Pfizer Plans to Relocate to UK to Cut Tax Rate in Half

Pfizer Plans to Relocate to UK to Cut Tax Rate in Half

In a huge rejection of the United States’s corporate income tax rate – the highest in the world – America’s second-largest drug company, Pfizer, Inc., just proposed a merger with Britain’s AstraZeneca that would move the company away from New York’s combined 42.1% corporate rate and into the United Kingdom’s 20% rate.

Pfizer has been based in New York City since its founding in 1849.

Pfizer’s plan is what economists refer to as a “reverse merger.” Pfizer would buy AstraZeneca for $98.6 billion and reincorporate in the UK, with shares listed on the New York Stock Exchange. Pfizer said the tax structure would protect AstraZeneca’s revenues from the 39.1% average corporate tax across the US. Pfizer would benefit from its international business being taxed at the current British corporate tax of 21% this year, scheduled to fall to 20% next year.

Ian Read, Pfizer’s Scottish-born Chief Executive, said that the proposed deal would let Pfizer eliminate “redundant functions” and overlapping operations. “Redundant functions” is business-speak for dumping staff at the New York corporate headquarters. The company already sold its 685 Third Avenue New York City office building in 2010 for $190 million. Currently, 4,400 employees are consolidated at the company’s world headquarters at 235 East 42nd Street, near Grand Central Terminal.

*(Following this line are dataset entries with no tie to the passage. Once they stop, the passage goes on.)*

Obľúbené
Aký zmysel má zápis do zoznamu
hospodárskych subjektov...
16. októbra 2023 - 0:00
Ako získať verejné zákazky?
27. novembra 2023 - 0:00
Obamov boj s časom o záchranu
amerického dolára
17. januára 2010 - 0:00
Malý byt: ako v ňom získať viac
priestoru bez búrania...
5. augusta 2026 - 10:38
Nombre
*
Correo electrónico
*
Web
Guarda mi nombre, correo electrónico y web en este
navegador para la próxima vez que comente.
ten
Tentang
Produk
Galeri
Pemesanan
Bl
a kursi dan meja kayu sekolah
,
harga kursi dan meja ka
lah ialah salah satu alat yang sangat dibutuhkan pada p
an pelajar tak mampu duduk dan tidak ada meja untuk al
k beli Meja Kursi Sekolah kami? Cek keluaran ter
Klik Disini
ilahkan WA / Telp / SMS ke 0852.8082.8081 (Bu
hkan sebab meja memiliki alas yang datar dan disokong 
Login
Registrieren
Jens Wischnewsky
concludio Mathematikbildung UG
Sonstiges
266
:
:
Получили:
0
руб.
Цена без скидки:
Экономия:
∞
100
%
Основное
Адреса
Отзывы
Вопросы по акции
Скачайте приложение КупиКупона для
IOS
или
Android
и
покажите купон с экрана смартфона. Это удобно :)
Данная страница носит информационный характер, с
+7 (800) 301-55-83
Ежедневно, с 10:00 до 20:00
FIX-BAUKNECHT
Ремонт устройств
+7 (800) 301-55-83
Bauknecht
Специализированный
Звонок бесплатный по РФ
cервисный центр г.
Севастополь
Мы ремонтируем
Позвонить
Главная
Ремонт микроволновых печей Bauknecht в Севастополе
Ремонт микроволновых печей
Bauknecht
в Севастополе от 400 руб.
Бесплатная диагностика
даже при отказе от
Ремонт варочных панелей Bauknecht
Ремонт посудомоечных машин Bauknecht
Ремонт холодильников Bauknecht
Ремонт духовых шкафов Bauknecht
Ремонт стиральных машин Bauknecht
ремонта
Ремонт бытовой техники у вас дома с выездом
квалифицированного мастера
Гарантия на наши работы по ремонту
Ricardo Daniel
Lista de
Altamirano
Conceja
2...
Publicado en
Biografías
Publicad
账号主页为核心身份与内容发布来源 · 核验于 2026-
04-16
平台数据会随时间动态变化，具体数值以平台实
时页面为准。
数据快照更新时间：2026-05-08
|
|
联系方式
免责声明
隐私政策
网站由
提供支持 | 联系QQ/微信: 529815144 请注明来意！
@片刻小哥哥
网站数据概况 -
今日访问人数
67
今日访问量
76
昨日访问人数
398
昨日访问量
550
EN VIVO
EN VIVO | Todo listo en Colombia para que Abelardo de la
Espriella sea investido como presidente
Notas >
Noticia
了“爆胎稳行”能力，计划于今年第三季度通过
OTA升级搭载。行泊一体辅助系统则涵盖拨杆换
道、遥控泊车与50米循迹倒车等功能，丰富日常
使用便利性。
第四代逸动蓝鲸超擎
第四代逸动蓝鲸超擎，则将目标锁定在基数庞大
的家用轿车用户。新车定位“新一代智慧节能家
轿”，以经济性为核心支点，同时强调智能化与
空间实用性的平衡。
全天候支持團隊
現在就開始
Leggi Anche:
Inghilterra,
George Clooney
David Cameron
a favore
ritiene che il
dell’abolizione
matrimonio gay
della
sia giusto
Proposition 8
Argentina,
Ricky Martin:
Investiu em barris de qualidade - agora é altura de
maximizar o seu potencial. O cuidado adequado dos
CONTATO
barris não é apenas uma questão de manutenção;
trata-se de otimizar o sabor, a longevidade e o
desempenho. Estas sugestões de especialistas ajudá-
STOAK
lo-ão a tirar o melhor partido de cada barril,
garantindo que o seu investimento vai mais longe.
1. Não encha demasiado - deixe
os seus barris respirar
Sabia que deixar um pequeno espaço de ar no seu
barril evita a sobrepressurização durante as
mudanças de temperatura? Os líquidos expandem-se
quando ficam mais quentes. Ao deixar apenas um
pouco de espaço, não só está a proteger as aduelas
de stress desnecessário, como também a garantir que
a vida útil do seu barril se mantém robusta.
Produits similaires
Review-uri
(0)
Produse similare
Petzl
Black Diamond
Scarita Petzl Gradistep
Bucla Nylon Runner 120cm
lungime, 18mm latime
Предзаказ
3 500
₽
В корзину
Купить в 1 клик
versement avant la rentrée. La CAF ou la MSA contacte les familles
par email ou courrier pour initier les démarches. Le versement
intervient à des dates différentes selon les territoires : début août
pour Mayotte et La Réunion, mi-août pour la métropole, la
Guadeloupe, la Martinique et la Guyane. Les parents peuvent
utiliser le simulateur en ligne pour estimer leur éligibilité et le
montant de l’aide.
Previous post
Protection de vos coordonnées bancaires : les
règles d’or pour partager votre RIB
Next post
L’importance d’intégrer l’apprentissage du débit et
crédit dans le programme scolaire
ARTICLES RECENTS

A spokesman for U.K. Prime Minister David Cameron seemed delighted at the creation of the world’s largest pharmaceutical company in Britain: “The fact Britain has an open trade-based economy which is open both to investment but also British firms investing overseas, that is a strength to the UK.”

U.S. corporations are at a competitive disadvantage in today’s globalized world. According to the Tax Foundation, American companies face the highest statutory corporate income tax rate in the world at 39.1%. This overall rate is a combination of our 35% federal rate and the average 4.1% rate levied by U.S. states. Pfizer, as a company headquartered in New York, also pays New York’s corporate tax of 7.1%, so Pfizer’s combined state and federal rate is 42.1%

Corporations headquartered in the 33 other industrialized countries that make up the Organization for Economic Cooperation and Development (OECD), however, face an average rate of 25%. Even corporations in high-tax European countries such as Belgium (34%), France (34.4%), and Sweden (22%) face much lower rates than those in the United States.

Pfizer first contacted AstraZeneca in January and again on April 26th, but has been rebuffed so far. Given the enormous tax benefits of the merger, many analysts expect Pfizer to raise its bid to over $100 billion. A deal would allow Pfizer to also use some of the $70 billion in cash it has built up overseas that would be subject to taxes if brought back to the U.S. Buying AstraZeneca would boost Pfizer’s pipeline of cancer drugs and create significant cost and tax savings.

Whatever the outcome of the Pfizer/AstraZeneca merger, the exit of U.S. companies to escape the highest corporate tax rate in the world has begun.